During a random breakdown the other day, I was talking with someone about the Doodle, his autism, his seizures and what my life has become--in a nutshell.
Yes, a nutshell I said....no punn intended.
Anyway, we were talking about deep things like Karma. And I mentioned that maybe these things that were happening (to us) were happening for a reason, maybe it was a form of Karma and I am being paid back for something I have done. My friend disagreed, although it should be mentioned that she does believe in Karma, she said that God does not punish.
Then why does this feel like a punishment?

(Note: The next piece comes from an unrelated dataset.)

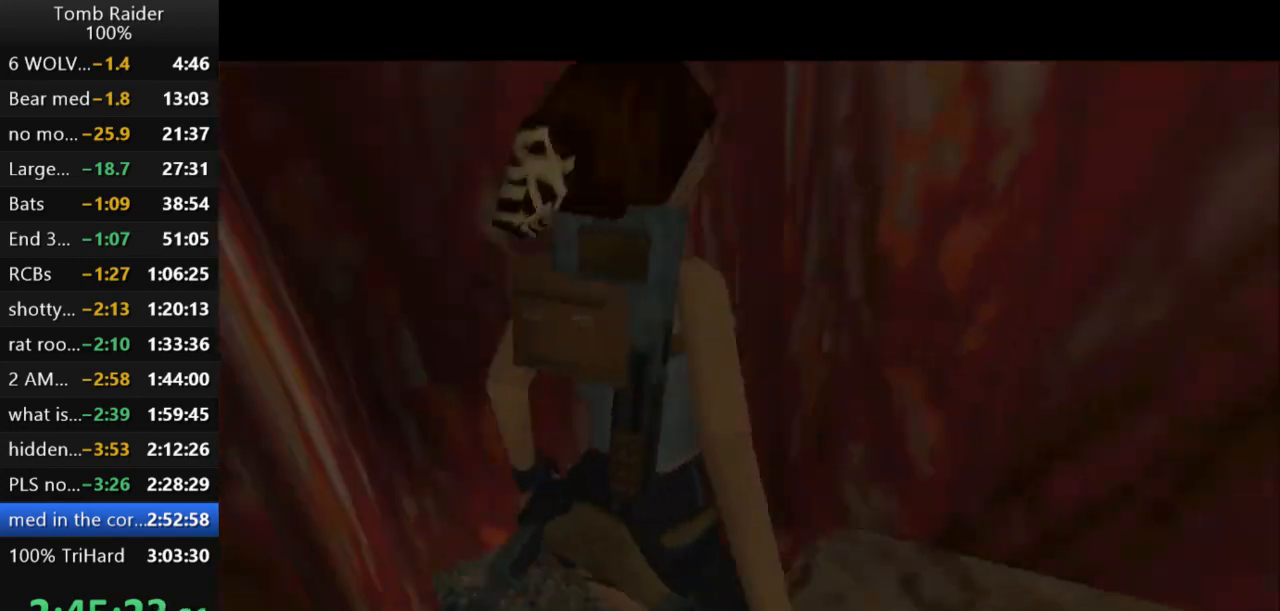
{"keys": ["right"], "events": [[67, "action2", "up"], [133, "right", "down"]]}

She went on to say things she thought I wanted to hear...things like God gave me a special needs child with challenges because he knew I could handle them.
Ok. I guess.
Although, I don't handle them very well.
She said that God gives special people, special circumstances and sometimes they come in the form of a special child.
She couldn't have put it any nicer and I know she was trying to make me feel better.
She said that God has a plan and that there is valuable learning and teaching going on here (in my life).
I thought about that for a minute and agreed.
Yes, I am being taught something from all of this.
What exactly that is I am not too sure of.
At first I thought maybe I was supposed to learn about tolerance and patience and maybe I am.
But it's not working very well.
I was flipping through a local Junior College schedule of classes, thinking maybe I'd like to learn an art or a foreign language--maybe take a photography class.
Then it hit me. I had an epiphany.
The class I need to take the most, they do not offer--at any school.
They do not offer classes on learning how to be patient.
Maybe it's a genetic thing.
Maybe it's a learned behavior.
Whatever it is, it is a gift; oh yes, and a virtue.
All I know, is that somehow I did not get that personality trait.
I think I must be one of the most impatient people I have ever known.
And I think it's getting worse, not better as I get older and worry more.
You would think having a special needs child would help me learn patience.
The worst and most ironic part is that I fear I am too impatient to ever learn patience.